### Text to read
Trump picks for attorney general, DHS kick off week of confirmation hearings


President-elect Donald Trump’s nominees to lead the departments of Justice and Homeland Security will appear before Senate commitees Tuesday to kick off what is likely to be a contentious confirmation process.
Late Monday, Sen. Cory Booker, D-N.J., announced that he would testify before the Senate Judiciary Committee against the nomination of Alabama Sen. Jeff Sessions to be attorney general. Booker will be joined by Rep. John Lewis, D-Ga., and Rep. Cedric Richmond, D-La. — the head of the Congressional Black Caucus — as part of an effort by Democrats to portray Sessions as out of the mainstream on civil rights legislation.
Booker is believed to be the first sitting Senator to testify in a confirmation hearing against another sitting senator nominated for a Cabinet position.
"I do not take lightly the decision to testify against a Senate colleague," Booker said in a statement. "But the immense powers of the Attorney General combined with the deeply troubling views of this nominee is a call to conscience.
"The Attorney General is responsible for ensuring the fair administration of justice, and based on his record, I lack confidence that Senator Sessions can honor this duty," the senator added.
Democrats don't have the power to block the nomination of either Sessions or retired Marine Gen. John Kelly to head DHS, since Republicans control the Senate and only need a simple majority to confirm both men.
However, Democrats on the Senate Judiciary Committee are expected to try and paint Sessions as being out of the mainstream on issues critical to the party's core voters — Hispanics, African Americans and women — ahead of the 2018 election cycle.
Sessions has been a leading advocate not only for cracking down on illegal immigration, but also for slowing all legal immigration, increasing mass deportations and giving more scrutiny to those entering the United States. He vehemently opposed the bipartisan immigration bill that the Senate passed in 2013 that included a pathway to citizenship for the estimated 11 million immigrants living in the U.S. illegally.

### Entries shown
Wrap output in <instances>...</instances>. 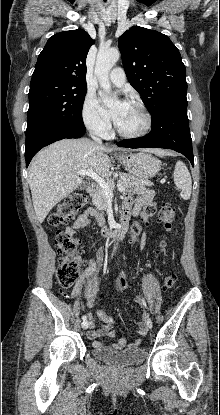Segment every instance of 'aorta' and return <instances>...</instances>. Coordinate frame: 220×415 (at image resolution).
Segmentation results:
<instances>
[{
    "mask_svg": "<svg viewBox=\"0 0 220 415\" xmlns=\"http://www.w3.org/2000/svg\"><path fill=\"white\" fill-rule=\"evenodd\" d=\"M120 52L117 49H100L95 64V75L99 80V84L103 89L102 101L107 106H112L118 102L116 95L111 92L109 82V72L119 60Z\"/></svg>",
    "mask_w": 220,
    "mask_h": 415,
    "instance_id": "762f6f07",
    "label": "aorta"
}]
</instances>
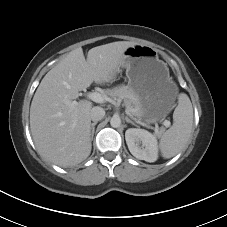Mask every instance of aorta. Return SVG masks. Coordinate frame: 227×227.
Here are the masks:
<instances>
[{"mask_svg": "<svg viewBox=\"0 0 227 227\" xmlns=\"http://www.w3.org/2000/svg\"><path fill=\"white\" fill-rule=\"evenodd\" d=\"M110 125L113 127V128H118L120 127L121 125V119L120 117L118 116H113L110 120Z\"/></svg>", "mask_w": 227, "mask_h": 227, "instance_id": "1", "label": "aorta"}]
</instances>
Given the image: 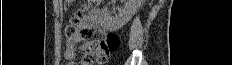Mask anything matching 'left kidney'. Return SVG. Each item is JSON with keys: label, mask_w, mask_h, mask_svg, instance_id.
Wrapping results in <instances>:
<instances>
[{"label": "left kidney", "mask_w": 232, "mask_h": 65, "mask_svg": "<svg viewBox=\"0 0 232 65\" xmlns=\"http://www.w3.org/2000/svg\"><path fill=\"white\" fill-rule=\"evenodd\" d=\"M140 0H127L119 12L112 16L111 12L105 7L101 12V25L109 31H115L124 26L137 12Z\"/></svg>", "instance_id": "5707ae66"}]
</instances>
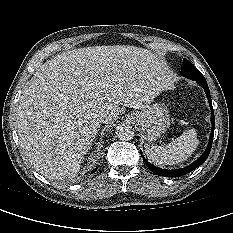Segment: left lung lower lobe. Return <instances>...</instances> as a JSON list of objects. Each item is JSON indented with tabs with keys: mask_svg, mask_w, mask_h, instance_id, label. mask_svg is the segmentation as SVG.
<instances>
[{
	"mask_svg": "<svg viewBox=\"0 0 233 233\" xmlns=\"http://www.w3.org/2000/svg\"><path fill=\"white\" fill-rule=\"evenodd\" d=\"M197 83L204 89L207 98H208V102L210 105V109H211V122H212V129H211V133H210V140L208 143V146L205 150V152L192 164H190L187 167L184 168H180V169H175V170H165V169H161L158 168L154 165H152L151 163H149L144 156L142 155L141 151V156L143 157L147 167L156 175H160V176H165V177H180L183 175H186L187 173L191 172L192 170L196 169L197 167H199L203 162H205V160L207 159V157L210 154L211 151V147H212V141H213V136H214V128H215V117H214V112H213V107H212V101H211V96H210V91H209V87L208 84L206 82V80L204 81H197Z\"/></svg>",
	"mask_w": 233,
	"mask_h": 233,
	"instance_id": "0a47b994",
	"label": "left lung lower lobe"
}]
</instances>
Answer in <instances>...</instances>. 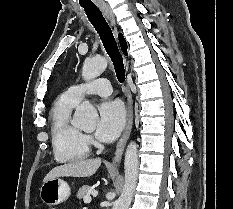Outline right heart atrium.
<instances>
[{
	"instance_id": "1",
	"label": "right heart atrium",
	"mask_w": 233,
	"mask_h": 209,
	"mask_svg": "<svg viewBox=\"0 0 233 209\" xmlns=\"http://www.w3.org/2000/svg\"><path fill=\"white\" fill-rule=\"evenodd\" d=\"M84 138H85V140L87 141V143H90V142H91V137H90V136L85 135Z\"/></svg>"
}]
</instances>
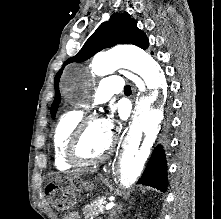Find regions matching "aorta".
Masks as SVG:
<instances>
[{
    "label": "aorta",
    "instance_id": "762f6f07",
    "mask_svg": "<svg viewBox=\"0 0 221 219\" xmlns=\"http://www.w3.org/2000/svg\"><path fill=\"white\" fill-rule=\"evenodd\" d=\"M117 68H124L137 74L147 88L140 98L137 112L114 167L119 186L129 188L140 176L157 137L158 128L165 117L166 80L157 61L144 50L134 46H123L97 54L91 63L92 72L100 76L108 75ZM76 73L73 68L64 72L65 86ZM143 135L145 138L139 147Z\"/></svg>",
    "mask_w": 221,
    "mask_h": 219
}]
</instances>
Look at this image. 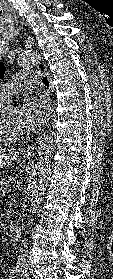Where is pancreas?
<instances>
[{"label": "pancreas", "instance_id": "cf45deb5", "mask_svg": "<svg viewBox=\"0 0 113 279\" xmlns=\"http://www.w3.org/2000/svg\"><path fill=\"white\" fill-rule=\"evenodd\" d=\"M8 183H9L8 178H3L0 180V195L6 193Z\"/></svg>", "mask_w": 113, "mask_h": 279}]
</instances>
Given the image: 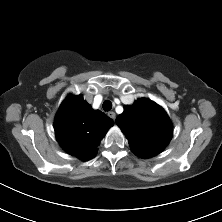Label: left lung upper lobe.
Here are the masks:
<instances>
[{
    "instance_id": "5c2ea615",
    "label": "left lung upper lobe",
    "mask_w": 222,
    "mask_h": 222,
    "mask_svg": "<svg viewBox=\"0 0 222 222\" xmlns=\"http://www.w3.org/2000/svg\"><path fill=\"white\" fill-rule=\"evenodd\" d=\"M116 124L126 135L134 154L149 158L159 154L171 140L173 129L164 109L155 102L140 98L125 105Z\"/></svg>"
}]
</instances>
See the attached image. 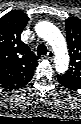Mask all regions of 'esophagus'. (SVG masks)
Listing matches in <instances>:
<instances>
[{"instance_id": "34e87169", "label": "esophagus", "mask_w": 81, "mask_h": 124, "mask_svg": "<svg viewBox=\"0 0 81 124\" xmlns=\"http://www.w3.org/2000/svg\"><path fill=\"white\" fill-rule=\"evenodd\" d=\"M48 59H53L54 57V52L52 50H49L48 53H47V56H46Z\"/></svg>"}]
</instances>
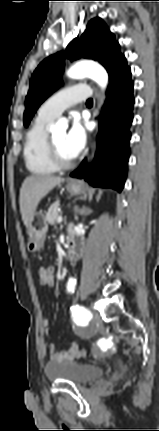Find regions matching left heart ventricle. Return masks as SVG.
<instances>
[{"label":"left heart ventricle","mask_w":159,"mask_h":431,"mask_svg":"<svg viewBox=\"0 0 159 431\" xmlns=\"http://www.w3.org/2000/svg\"><path fill=\"white\" fill-rule=\"evenodd\" d=\"M65 131H57L52 134L53 140L58 148L61 157L65 160H71L74 157L68 152L65 146Z\"/></svg>","instance_id":"obj_1"}]
</instances>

### Task requirements
1 - In the article on the confirmation hearings, who is identified as the head of the Congressional Black Caucus?
2 - Condense the paragraph of the article on the confirmation hearings that begins "Sessions has been a leading advocate" into a short bulleted list that keeps its main facts.
3 - Output the passage of the article on the confirmation hearings from "Trump picks for" to "civil rights legislation.", word for word.
The records come from a separate source unrelated to the article on the confirmation hearings.

### Exercise responses
1 - Rep. Cedric Richmond, D-La.

2 -
- Sessions has led efforts to crack down on illegal immigration.
- He has also pushed to slow all legal immigration, increase mass deportations and give more scrutiny to people entering the United States.
- He strongly opposed the bipartisan immigration bill the Senate passed in 2013.
- That bill included a pathway to citizenship for an estimated 11 million immigrants living in the U.S. illegally.

3 -
Trump picks for attorney general, DHS kick off week of confirmation hearings


President-elect Donald Trump’s nominees to lead the departments of Justice and Homeland Security will appear before Senate commitees Tuesday to kick off what is likely to be a contentious confirmation process.
Late Monday, Sen. Cory Booker, D-N.J., announced that he would testify before the Senate Judiciary Committee against the nomination of Alabama Sen. Jeff Sessions to be attorney general. Booker will be joined by Rep. John Lewis, D-Ga., and Rep. Cedric Richmond, D-La. — the head of the Congressional Black Caucus — as part of an effort by Democrats to portray Sessions as out of the mainstream on civil rights legislation.